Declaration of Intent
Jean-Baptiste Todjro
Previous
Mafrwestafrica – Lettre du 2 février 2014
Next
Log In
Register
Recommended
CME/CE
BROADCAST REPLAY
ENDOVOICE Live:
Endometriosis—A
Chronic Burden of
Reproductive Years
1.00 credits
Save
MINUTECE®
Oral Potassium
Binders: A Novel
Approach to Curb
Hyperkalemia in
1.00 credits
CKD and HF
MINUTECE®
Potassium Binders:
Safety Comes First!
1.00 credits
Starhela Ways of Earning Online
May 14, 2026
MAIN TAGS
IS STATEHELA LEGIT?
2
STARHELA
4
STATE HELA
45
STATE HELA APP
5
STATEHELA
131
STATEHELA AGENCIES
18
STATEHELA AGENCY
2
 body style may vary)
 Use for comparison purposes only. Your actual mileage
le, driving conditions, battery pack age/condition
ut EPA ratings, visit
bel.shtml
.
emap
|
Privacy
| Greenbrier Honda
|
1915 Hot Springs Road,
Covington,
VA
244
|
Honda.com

---

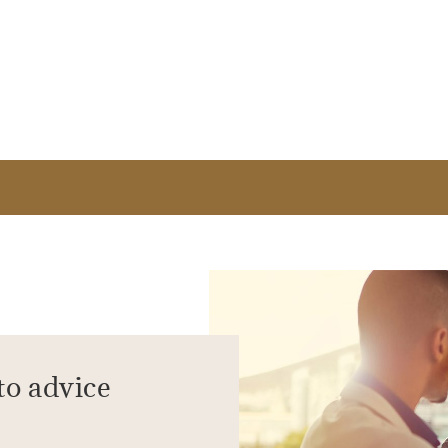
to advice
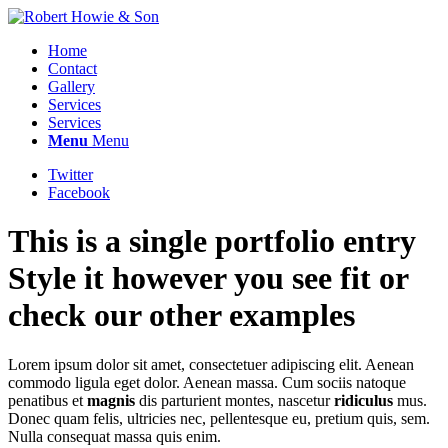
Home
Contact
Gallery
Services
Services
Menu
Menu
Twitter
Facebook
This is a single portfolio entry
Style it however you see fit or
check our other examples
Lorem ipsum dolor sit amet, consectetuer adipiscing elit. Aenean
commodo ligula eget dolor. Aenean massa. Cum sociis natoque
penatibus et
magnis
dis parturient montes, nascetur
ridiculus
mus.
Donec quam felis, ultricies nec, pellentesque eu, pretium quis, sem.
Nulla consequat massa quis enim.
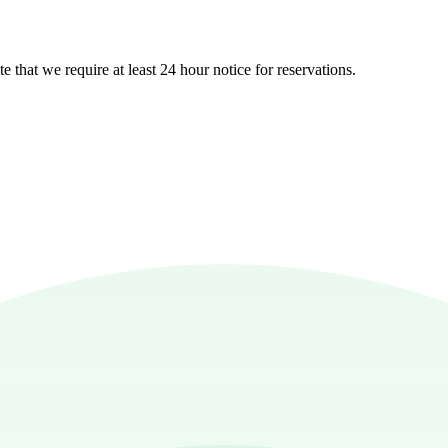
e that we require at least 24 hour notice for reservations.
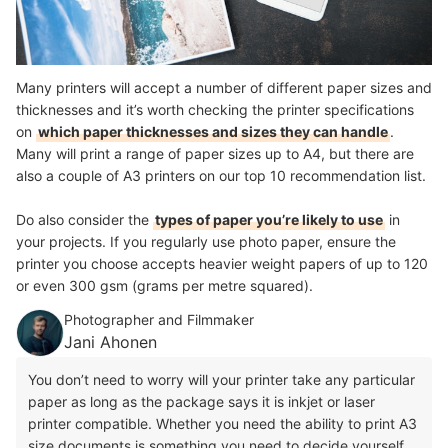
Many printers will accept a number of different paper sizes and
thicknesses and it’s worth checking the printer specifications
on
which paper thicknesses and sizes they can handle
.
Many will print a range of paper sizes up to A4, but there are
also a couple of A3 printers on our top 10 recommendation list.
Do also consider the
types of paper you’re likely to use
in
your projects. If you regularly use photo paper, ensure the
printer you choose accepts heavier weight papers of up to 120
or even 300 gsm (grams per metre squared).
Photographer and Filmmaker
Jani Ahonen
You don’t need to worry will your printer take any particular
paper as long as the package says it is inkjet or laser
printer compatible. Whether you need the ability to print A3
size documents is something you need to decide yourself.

---

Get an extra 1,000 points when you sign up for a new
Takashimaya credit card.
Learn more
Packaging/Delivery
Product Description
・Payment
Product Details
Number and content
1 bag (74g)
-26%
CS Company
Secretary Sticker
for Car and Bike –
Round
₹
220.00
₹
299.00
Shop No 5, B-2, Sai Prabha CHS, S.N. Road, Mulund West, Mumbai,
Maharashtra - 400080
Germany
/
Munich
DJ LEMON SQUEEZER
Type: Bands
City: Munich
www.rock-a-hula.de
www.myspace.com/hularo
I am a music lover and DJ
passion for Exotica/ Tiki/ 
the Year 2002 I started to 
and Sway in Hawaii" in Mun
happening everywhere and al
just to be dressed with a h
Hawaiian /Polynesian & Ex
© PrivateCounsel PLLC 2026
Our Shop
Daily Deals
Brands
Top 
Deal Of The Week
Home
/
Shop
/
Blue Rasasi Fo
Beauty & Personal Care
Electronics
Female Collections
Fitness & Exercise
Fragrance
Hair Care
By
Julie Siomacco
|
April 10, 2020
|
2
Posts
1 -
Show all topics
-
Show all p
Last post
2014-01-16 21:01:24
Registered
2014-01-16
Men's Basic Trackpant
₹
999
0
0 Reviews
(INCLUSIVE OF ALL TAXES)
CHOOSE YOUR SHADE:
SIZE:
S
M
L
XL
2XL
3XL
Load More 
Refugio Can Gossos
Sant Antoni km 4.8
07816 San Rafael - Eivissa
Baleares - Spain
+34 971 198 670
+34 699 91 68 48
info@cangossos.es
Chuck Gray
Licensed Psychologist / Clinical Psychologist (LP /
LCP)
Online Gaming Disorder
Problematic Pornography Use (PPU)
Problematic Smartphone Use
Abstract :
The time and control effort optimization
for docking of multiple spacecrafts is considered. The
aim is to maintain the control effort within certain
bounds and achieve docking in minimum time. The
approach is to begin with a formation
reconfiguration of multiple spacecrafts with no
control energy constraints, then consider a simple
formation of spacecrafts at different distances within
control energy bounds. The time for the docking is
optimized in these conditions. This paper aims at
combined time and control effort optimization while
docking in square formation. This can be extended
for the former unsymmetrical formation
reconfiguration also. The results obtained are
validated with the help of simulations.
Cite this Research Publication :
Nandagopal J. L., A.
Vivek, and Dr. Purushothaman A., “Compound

Exercise prompt ▸ The line above containing "reconfiguration also. The", the line containing "Vivek, and Dr.", and every line between them are to be transcribed exactly; no other line is wanted.

Expected answer ▸
reconfiguration also. The results obtained are
validated with the help of simulations.
Cite this Research Publication :
Nandagopal J. L., A.
Vivek, and Dr. Purushothaman A., “Compound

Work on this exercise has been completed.